### Exercise prompt
Exact copies of the lines from the line containing "right ear: (86, 81)" through the last line of the entries below are the whole answer.

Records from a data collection
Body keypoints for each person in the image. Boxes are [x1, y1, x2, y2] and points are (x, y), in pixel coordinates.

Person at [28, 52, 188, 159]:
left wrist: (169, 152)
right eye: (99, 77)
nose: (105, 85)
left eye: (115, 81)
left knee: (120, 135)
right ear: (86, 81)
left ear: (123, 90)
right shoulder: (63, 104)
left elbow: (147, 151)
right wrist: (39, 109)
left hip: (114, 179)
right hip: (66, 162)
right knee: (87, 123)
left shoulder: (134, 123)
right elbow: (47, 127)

### Result
right ear: (86, 81)
left ear: (123, 90)
right shoulder: (63, 104)
left elbow: (147, 151)
right wrist: (39, 109)
left hip: (114, 179)
right hip: (66, 162)
right knee: (87, 123)
left shoulder: (134, 123)
right elbow: (47, 127)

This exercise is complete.